Scalable Parameter Estimation for Genome-Scale Biochemical Reaction Networks

Abstract

Mechanistic mathematical modeling of biochemical reaction networks using ordinary differential equation (ODE) models has improved our understanding of small- and medium-scale biological processes. While the same should in principle hold for large- and genome-scale processes, the computational methods for the analysis of ODE models which describe hundreds or thousands of biochemical species and reactions are missing so far. While individual simulations are feasible, the inference of the model parameters from experimental data is computationally too intensive. In this manuscript, we evaluate adjoint sensitivity analysis for parameter estimation in large scale biochemical reaction networks. We present the approach for time-discrete measurement and compare it to state-of-the-art methods used in systems and computational biology. Our comparison reveals a significantly improved computational efficiency and a superior scalability of adjoint sensitivity analysis. The computational complexity is effectively independent of the number of parameters, enabling the analysis of large- and genome-scale models. Our study of a comprehensive kinetic model of ErbB signaling shows that parameter estimation using adjoint sensitivity analysis requires a fraction of the computation time of established methods. The proposed method will facilitate mechanistic modeling of genome-scale cellular processes, as required in the age of omics.

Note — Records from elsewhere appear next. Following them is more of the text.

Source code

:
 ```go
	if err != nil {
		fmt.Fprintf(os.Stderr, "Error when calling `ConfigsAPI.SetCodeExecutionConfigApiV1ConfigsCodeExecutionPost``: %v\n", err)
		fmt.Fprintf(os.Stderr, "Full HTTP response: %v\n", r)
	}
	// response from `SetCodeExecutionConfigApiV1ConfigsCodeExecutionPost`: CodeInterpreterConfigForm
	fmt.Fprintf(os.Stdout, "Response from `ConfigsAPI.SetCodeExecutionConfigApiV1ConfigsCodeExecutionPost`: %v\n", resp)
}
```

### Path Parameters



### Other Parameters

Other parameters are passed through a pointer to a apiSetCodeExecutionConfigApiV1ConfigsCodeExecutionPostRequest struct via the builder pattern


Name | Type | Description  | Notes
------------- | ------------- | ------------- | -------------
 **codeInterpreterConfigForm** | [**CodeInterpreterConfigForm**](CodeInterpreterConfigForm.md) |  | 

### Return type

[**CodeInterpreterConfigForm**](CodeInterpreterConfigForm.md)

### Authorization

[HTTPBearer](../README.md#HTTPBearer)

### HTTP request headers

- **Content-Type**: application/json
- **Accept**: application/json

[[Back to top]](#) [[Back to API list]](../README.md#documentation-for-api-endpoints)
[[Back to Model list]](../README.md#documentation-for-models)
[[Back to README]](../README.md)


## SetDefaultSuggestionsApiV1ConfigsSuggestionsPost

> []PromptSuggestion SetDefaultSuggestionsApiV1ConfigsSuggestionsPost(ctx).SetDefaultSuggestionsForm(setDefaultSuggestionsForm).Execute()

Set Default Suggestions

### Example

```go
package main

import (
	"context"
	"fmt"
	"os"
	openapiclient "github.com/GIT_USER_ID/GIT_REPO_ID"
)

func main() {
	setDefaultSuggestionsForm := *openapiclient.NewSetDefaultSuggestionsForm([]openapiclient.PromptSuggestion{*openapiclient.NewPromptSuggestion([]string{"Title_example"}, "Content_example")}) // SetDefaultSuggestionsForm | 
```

Fig 1. Illustration of gradient calculation using finite differences, forward sensitivity analysis and adjoint sensitivity equations for a model of mRNA transfection.

(a) Sketch and mathematical formulation of the mathematical model of mRNA transfection presented by [36]. The intracellular release of mRNA at time point t_r is modeled using the Dirac delta distribution δ. (b) Illustration of finite differences, forward sensitivity analysis and adjoint sensitivity analysis for the model of mRNA transfection: (top) Step 1: simulation of model; (middle) Step 2: intermediate step for gradient calculation; and (bottom) Step 3: calculation of gradient from intermediate results. For all methods, Step 1 and 2 involve numerical simulation (the direction indicated by the arrow) and are computationally demanding, while Step 3 is computationally negligible.

Fig 2. Comparison of gradient computation times for finite differences and forward and adjoint sensitivity analysis.

(a) Scaling of computation time with respect to the number of parameters for the model of ErbB signaling (BM3). Computation time for finite differences and forward sensitivity equations increases roughly linearly. Computation time for adjoint sensitivity analysis is almost independent of the number of parameters but possesses a higher initial cost. Adjoint sensitivity analysis is 48 times faster than forward sensitivity analysis when considering all parameters. (b,c) Speedup when using adjoint sensitivity analysis over forward sensitivity analysis for gradient computation evaluated for all investigated models compared against n_θ and n_x ⋅ n_θ. Regression curves (dashed lines) have been fitted to the results of all models excluding B3, which seems to be an outlier. All computations were performed on a MacBook Pro with an 2.9 GHz Intel Core i7 processor.

Fig 3. Comparison of the gradients computed using adjoint sensitivity equations with gradients computed using finite differences and forward sensitivity equations with default accuracies (absolute error < 10⁻¹⁶, relative error < 10⁻⁸).

Each point represents the absolute value of one gradient element. Points on the diagonal indicate a good agreement. (a) Forward finite differences with ϵ = 10⁻³ vs. adjoint sensitivities. (b) Forward sensitivities vs. adjoint sensitivities. (c) Adjoint sensitivities with high accuracies (absolute error < 10⁻³², relative error < 10⁻¹⁶) and default accuracies (absolute error < 10⁻¹⁶, relative error < 10⁻⁸).

Fig 4. Comparison of optimization speed using forward and adjoint sensitivities for the model of ErbB signaling.

For local optimization using forward sensitivity analysis (trust-region method) and local optimization using adjoint sensitivity analysis (interior-point method) we quantified the computation time across 100 local optimization runs with different initial conditions. For 41 out of 100 initial points the gradient could not be evaluated due to numerical problems. These optimization runs are omitted in all further analysis. (a,c) Comparison of objective function value with respect to iteration number and computation time. The hulls and medians computed for both methods are depicted as shaded areas and solid lines. (b,d) Pairwise comparison of objective function value after 10 iterations and 5 hours for both methods. Each dot corresponds to one initial point for the optimization. The coloring indicates which method performed better. (e) Pairwise comparison of the time required to reach the final objective function value achieved in the forward approach. For the adjoint approach the equivalent time is the minimal time to reach the same objective function value. Each dot corresponds to one initial point for the optimization. (f) Histogram of speedup by using adjoint sensitivity analysis over forward sensitivity analysis for individual initial points, computed from (e). All computations were performed on a linux cluster. Runs with same initial conditions were carried out on the same computation node.